Calling Sehmat
- Front Cover of the book
- Author: Harinder S. Sikka
- Language: English
- Genre: Spy thriller
- Publisher: Penguin
- Publication date: 14 May 2018
- Publication place: India
- Pages: 256 pages
- ISBN: 9780143442301
- OCLC: 1028623329

= Calling Sehmat =

2008 novel by Harinder Sikka

Calling Sehmat is the 2008 spy thriller novel written by Harinder S. Sikka based on real events. It was Sikka's debut novel, first published by Konark Publishers in April 2008. A revised edition was subsequently published by Penguin Random House India in May 2018.

==Plot==
The story is set in India and Pakistan in 1971 and revolves around Sehmat Khan who is born to a Kashmiri Muslim father and a Punjabi Hindu mother. Sehmat is a young college-going girl when she learns of her freedom-fighter father's impending death from cancer. As a part of his final wishes, her patriotic father convinces Sehmat to marry a Pakistani army officer, the son of his friend who is a high-ranking Pakistani army general himself. His intention is to place Sehmat as an undercover operative within their Pakistani household.

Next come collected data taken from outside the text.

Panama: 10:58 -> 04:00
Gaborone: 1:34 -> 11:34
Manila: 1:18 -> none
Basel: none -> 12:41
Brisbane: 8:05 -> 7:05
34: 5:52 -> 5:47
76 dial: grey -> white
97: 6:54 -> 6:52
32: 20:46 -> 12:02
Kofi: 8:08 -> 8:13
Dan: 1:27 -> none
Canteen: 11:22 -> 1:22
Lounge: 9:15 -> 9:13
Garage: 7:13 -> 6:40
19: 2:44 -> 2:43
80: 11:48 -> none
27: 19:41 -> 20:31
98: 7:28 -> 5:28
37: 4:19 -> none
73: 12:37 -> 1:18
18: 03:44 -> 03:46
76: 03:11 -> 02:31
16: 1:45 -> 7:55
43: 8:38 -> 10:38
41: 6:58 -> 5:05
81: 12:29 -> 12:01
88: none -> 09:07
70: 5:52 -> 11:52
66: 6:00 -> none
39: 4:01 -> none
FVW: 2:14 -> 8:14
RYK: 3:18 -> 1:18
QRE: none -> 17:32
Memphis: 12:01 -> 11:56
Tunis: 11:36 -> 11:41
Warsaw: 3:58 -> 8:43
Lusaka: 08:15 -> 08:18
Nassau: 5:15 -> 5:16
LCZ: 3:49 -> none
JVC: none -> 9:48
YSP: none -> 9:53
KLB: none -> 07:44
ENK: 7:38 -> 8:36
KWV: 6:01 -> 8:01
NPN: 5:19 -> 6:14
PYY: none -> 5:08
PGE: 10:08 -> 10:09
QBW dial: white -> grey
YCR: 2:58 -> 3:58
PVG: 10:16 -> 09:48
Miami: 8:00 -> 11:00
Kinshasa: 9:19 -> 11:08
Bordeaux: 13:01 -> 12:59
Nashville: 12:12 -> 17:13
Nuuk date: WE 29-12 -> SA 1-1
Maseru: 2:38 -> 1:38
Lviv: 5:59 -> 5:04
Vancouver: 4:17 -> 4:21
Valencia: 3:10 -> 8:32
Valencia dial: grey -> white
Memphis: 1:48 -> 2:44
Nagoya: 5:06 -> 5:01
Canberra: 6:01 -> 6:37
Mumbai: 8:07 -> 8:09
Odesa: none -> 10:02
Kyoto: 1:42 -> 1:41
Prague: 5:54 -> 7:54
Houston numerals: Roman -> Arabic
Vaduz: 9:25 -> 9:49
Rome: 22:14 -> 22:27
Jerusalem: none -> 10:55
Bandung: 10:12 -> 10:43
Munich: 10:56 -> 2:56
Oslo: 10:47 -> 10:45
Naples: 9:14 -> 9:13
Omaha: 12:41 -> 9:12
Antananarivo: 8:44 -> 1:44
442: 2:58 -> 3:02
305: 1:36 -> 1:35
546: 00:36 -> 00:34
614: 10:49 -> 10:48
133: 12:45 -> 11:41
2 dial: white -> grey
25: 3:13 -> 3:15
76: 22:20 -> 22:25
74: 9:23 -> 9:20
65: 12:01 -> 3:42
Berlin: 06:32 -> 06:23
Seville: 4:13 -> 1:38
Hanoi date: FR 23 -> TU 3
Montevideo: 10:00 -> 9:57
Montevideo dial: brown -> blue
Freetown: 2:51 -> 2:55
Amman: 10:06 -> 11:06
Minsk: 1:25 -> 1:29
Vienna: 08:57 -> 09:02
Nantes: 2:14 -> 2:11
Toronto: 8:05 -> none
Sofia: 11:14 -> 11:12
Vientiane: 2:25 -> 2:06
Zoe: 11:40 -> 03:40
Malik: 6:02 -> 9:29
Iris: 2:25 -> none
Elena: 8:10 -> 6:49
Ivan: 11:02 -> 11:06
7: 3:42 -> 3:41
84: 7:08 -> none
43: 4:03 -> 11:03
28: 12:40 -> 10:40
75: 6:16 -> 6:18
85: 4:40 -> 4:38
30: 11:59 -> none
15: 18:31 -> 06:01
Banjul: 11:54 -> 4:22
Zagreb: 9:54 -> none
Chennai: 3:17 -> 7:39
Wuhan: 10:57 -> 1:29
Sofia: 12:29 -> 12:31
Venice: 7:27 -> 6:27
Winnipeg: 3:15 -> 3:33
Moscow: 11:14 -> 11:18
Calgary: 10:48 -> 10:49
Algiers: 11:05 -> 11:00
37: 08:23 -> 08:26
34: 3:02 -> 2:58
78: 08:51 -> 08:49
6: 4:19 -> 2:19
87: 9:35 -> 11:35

Before the actual ceremony, she is hastily provided spy training by members of the Indian intelligence organization RAW. After the wedding, Sehmat not only manages to gain the confidence of her new family and their friends but also gathers vital information that she passes on to her handlers. Eventually, she comes across plans, what appear to be, to sink a key Indian naval target using a submarine. At great risk to herself, she promptly manages to relay this information to her handlers who realise that the target in question is which at that point is anchored in the Bay of Bengal as a part of India's naval strategy for the looming war.

They are able to provide an early warning to the Indian Navy which proves vital towards India's war effort. Towards the end, Sehmat is discovered but manages to escape with the help of her handlers. She ultimately returns to India, pregnant with her Pakistani husband's child. Her child goes on to grow up in India and join the Indian Army as an Officer.

== Non-fictional elements ==

According to Sikka, he stumbled upon the story during the Kargil conflict. He acquired the story from an Indian army officer who told him of how his mother, a Kashmiri Muslim, had married a Pakistani Army officer to provide India with classified information during the 1971 war. Sikka eventually managed to meet the officer's mother in Malerkotla, Punjab where she eventually provided further elements of her story. As a part of her undercover duties in Pakistan, she used to tutor General Yahya Khan's grandchildren.

It took Sikka approximately 8 years to fictionalise the story and arrange it into a cohesive narrative. He fictionalised the name of the main character in order to keep her identity hidden. During a recent interview, he said the real woman behind the character has since died. As a tribute to her, Sikka formally launched the book aboard Vikrant, which was docked at Naval dockyard in Mumbai.

The book was re-published by Penguin India in a new format in March 2018.

== Hindi version ==

A Hindi version of the book was published on 23 August 2019.

== Film adaptation==

In 2018, the novel was adapted into a Hindi-language spy thriller with a change in the climax, titled Raazi. It stars Alia Bhatt in the role of Sehmat and Vicky Kaushal plays her husband. The film was directed by Meghna Gulzar and produced by Vineet Jain, Karan Johar, Hiroo Yash Johar and Apoorva Mehta under the banner of Dharma Productions.